PROVIDED MATERIAL:

#####

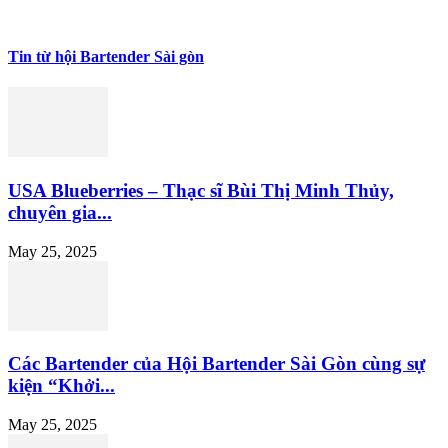
Tin từ hội Bartender Sài gòn
USA Blueberries – Thạc sĩ Bùi Thị Minh Thủy,
chuyên gia...
May 25, 2025
Các Bartender của Hội Bartender Sài Gòn cùng sự
kiện “Khởi...
May 25, 2025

#####

EXERCISE PROMPT: Whenever a line of the data above holds the word "Bartender", it counts once; report the total number of such lines and nothing more.

RESPONSE TO THE EXERCISE: 2